British offshore wind farm

 Teesside Wind Farm, or alternatively referred to as Redcar Wind Farm, is a 27 turbine 62 MW capacity offshore wind farm constructed just to the east of the mouth of the River Tees and 1.5 km north of Redcar off the North Yorkshire coast, in the North Sea, England.

Construction of the windfarm began in February 2011 and was complete by June 2013. The wind farm was developed by EDF Energy (Northern Offshore Wind) Ltd., and is operated by Teesside Windfarm Ltd.; the owner (100%) is EDF Energy Renewables.

==History and design==
In 2004 EDF was awarded a 22-year lease from The Crown Estate to develop a wind farm at Teesside during the first phase of UK offshore wind farm development. (See also Round 1 wind farm.) The wind farm site was located 1.5 km offshore of Coatham Sands, Redcar in Cleveland, UK on a 10 km2 site; initial plans were to install 3 rows of 10 turbines of rating 2.3–3.6 MW, with electrical power supplied to shore with landfall at South Gare / Coatham Sands with a land substation and control room at Warrenby; connection to the existing electrical grid was to be made to Northern Electric Distribution (NEDL)'s (see Northern Electric) electricity network at Lackenby

The windfarm was planned to operate at windspeeds between 3.5 to 14 m/s (start to full power), with automatic cut off at wind speeds over 25 m/s.

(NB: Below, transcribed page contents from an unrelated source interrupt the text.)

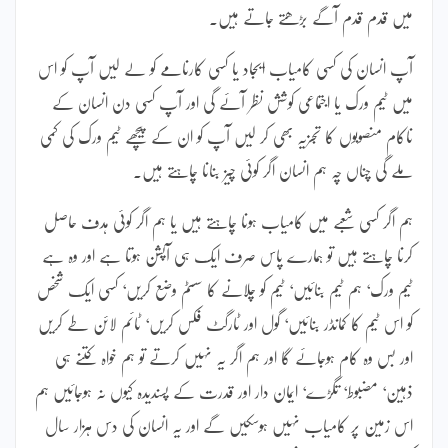
میں قدم قدم آگے بڑھتے جاتے ہیں۔
آپ انسان کی کسی کامیاب ایجاد یا کسی کارنامے کو لے لیں آپ کو اس
میں ٹیم ورک یا اجتماعی کوشش نظر آئے گی اور آپ کسی دن انسان کے
ناکام منصوبوں کا تجزیہ بھی کر لیں آپ کو ان کے پیچھے ٹیم ورک کی کمی
ملے گی چناں چہ ہم انسان اگر کوئی چیز بنانا چاہتے ہیں۔
ہم اگر کسی شعبے میں کامیاب ہونا چاہتے ہیں یا ہم اگر کوئی ہدف حاصل
کرنا چاہتے ہیں تو ہمارے پاس صرف ایک ہی آپشن ہوتا ہے اور وہ ہے
ٹیم ورک‘ ہم ٹیم بنائیں‘ ٹیم کو چلانے کا سسٹم وضع کریں‘ کسی ایک شخص
کو اس ٹیم کا کمانڈر بنائیں‘ گول اور ٹارگٹ فکس کریں‘ ٹائم لائن طے کریں
اور بس وہ کام ہوجائے گا اور ہم اگر یہ نہیں کرتے تو ہم خواہ کتنے ہی
ذہین‘ مضبوط‘ تگڑے‘ ایمان دار اور قدرت کے پسندیدہ کیوں نہ ہوجائیں ہم
اس زمین پر کامیاب نہیں ہوسکیں گے اور یہ انسان کی دس ہزار سال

The wind farm received planning consent in November 2007; a challenger of the consent decision led to a judicial review, which allowed the project to proceed in 2008; the project was further delayed by difficulty obtaining financing for the project. The offshore substation received planning consent in November 2008. and an agreement on connection to the NEDL grid was reached in November 2009.

Construction of a 27 turbine wind farm using 2.3 MW turbines began in February 2011, with commissioning initially expected for 2012. Turbine foundations were to be up to 5.5m diameter monopiles either drilled and/or piled up to a depth of 35m. Inter turbine electrical connections and the connection to shore were to be energised at 33kV.

The first turbine was installed by January 2013, delayed by half a year from the original expected installation date; by April 2013 17 turbines had been installed with three turbines operational and connected to and supplying power into the UK electricity grid. Installation of the 27 turbines was complete by June 2013. The wind farm was officially opened in April 2014. Its levelised cost has been estimated at £236/MWh, making it the producer of the highest cost electricity of any UK offshore windfarm.

At the end of the 22-year Crown Estate lease, the wind farm is expected to be decommissioned by the developer.